Image of american toad

American Toad

Getting Started with FrogWatch

I first learned about the Montgomery County FrogWatch Chapter in a Gazette article discussing a training session and the goals of FrogWatch. I was intrigued and emailed the contact person mentioned in the article. I was quickly informed there was another training session scheduled in Rockville. I attended and met Virginia Vassalotti, the enthusiastic leader of the training class. She introduced the group to the FrogWatch program, goals and protocols. She gave us helpful handouts and websites.

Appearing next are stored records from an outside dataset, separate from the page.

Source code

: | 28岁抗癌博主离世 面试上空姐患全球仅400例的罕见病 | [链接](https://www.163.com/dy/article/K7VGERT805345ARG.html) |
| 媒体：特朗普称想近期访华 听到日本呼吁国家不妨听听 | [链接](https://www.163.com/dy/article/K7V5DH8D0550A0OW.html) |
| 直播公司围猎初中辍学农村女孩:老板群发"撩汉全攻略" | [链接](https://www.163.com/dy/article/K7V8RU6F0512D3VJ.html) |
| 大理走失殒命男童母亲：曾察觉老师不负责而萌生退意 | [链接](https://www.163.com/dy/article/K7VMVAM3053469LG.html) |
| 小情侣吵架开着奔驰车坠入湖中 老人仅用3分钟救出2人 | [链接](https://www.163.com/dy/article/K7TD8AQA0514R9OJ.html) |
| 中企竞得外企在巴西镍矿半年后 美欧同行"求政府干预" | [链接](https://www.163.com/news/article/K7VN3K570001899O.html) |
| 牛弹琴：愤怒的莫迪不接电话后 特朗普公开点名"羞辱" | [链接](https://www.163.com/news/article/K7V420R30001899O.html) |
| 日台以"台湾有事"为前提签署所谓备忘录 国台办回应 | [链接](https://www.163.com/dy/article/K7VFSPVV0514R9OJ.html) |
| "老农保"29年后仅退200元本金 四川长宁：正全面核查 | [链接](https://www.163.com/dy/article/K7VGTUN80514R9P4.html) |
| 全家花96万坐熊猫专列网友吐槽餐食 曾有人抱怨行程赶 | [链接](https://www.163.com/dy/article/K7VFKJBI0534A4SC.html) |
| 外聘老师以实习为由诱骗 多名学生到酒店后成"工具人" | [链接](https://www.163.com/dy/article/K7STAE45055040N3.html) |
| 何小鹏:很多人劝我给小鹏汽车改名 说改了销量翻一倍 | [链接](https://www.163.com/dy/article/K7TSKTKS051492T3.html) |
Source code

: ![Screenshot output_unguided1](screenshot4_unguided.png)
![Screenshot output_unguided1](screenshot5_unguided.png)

Image of the FrogWatch Field Training

FrogWatch Field Training


We were sent home with homework to learn the calls of the frogs and toads of Montgomery County from the DEP website, a great resource. (I also am a volunteer for an elementary school hiking club and I entertained a group of 4th grade hikers with the website frog calls when we were rained out of hiking.) The training gave us helpful hints on identifying different calls—the Green Frog sounds like a banjo string, one like a geiger counter and the Northern Cricket Frog like marbles hitting each other.


Image of a reptile and amphibian field guide

Reptile and amphibian field guide


The Importance of FrogWatch

I started listening to my two monitoring sites – one is on Park land by a small stream and wetland conveniently located right behind my deck (!) and another is at a large stormwater management pond built in the 70’s for our development. I have enjoyed observing the differences between my two sites and have noticed that the large pond has more variety of frogs, with Spring Peepers, Bullfrogs, Green Frogs and Gray Treefrogs.

I find myself listening more intently to the evening sounds now, hoping to hear a new or familiar call. I am so glad to have the opportunity to help provide data to evaluate how our amphibian friends are faring in Montgomery County. We should all be concerned if there are fewer frogs and toads around, as this tells us that something has changed in their environment that is making it harder to survive. The more citizen scientists we have collecting data, the better the scientists can analyze what is happening to our amphibian friends.